**DOCUMENT SECTION**:
- - - - -

Beware: kite can not and will not save you from the mess that is dealing with Android Context. After all, kite is some cleverly placed syntactic sugar over those same android methods you are used to: kite itself holds a reference to Context. It will, however, unify and thoroughly uniform your experience with dealing with all android related resource extraction operations, which can turn to be extremely practical. It may also save you from typing again ContextCompat in your life. That's the precise reason kite was created.


// ???? Kite
fab.rippleColor =         Kite.color[R.color.md_light_lime]
fab.backgroundTintList =  Kite.colorStateList[R.color.md_lime]
fab.text =                Kite.string[R.string.unread_notifications, "69"]
fab.isVisible =           Kite.bools[R.bool.show_fab]

// Standard
fab.rippleColor =         ContextCompat.getColor(context, R.color.md_light_lime)
fab.backgroundTintList =  ColorStateList.valueOf(R.color.md_lime)
fab.text =                appContext.getString(R.string.unread_notifications, "69")
fab.isVisible =           resources.getBoolean(R.bool.show_fab)

- - - - -

**WORK INSTRUCTIONS**:
A) In the Kite excerpt, set down the passage starting with "Beware: kite can" and going on through "kite was created.", word for word.
B) List every Kite resource accessor that the code in the Kite excerpt calls, such as the one that retrieves a color.

Human pose keypoint data
- - - - -

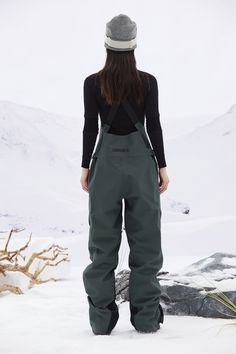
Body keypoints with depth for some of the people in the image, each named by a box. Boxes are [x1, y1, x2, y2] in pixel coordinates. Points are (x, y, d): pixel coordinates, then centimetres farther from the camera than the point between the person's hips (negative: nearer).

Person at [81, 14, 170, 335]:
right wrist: (162, 166, 4)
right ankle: (146, 317, 9)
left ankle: (102, 318, 10)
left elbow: (90, 127, -3)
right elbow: (154, 126, -4)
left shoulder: (93, 83, -4)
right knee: (145, 239, 6)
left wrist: (85, 167, 6)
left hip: (106, 162, 1)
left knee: (103, 240, 7)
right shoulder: (147, 82, -4)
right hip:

- - - - -

**ANSWERS GIVEN**:
A)
Beware: kite can not and will not save you from the mess that is dealing with Android Context. After all, kite is some cleverly placed syntactic sugar over those same android methods you are used to: kite itself holds a reference to Context. It will, however, unify and thoroughly uniform your experience with dealing with all android related resource extraction operations, which can turn to be extremely practical. It may also save you from typing again ContextCompat in your life. That's the precise reason kite was created.

B)
Kite.color
Kite.colorStateList
Kite.string
Kite.bools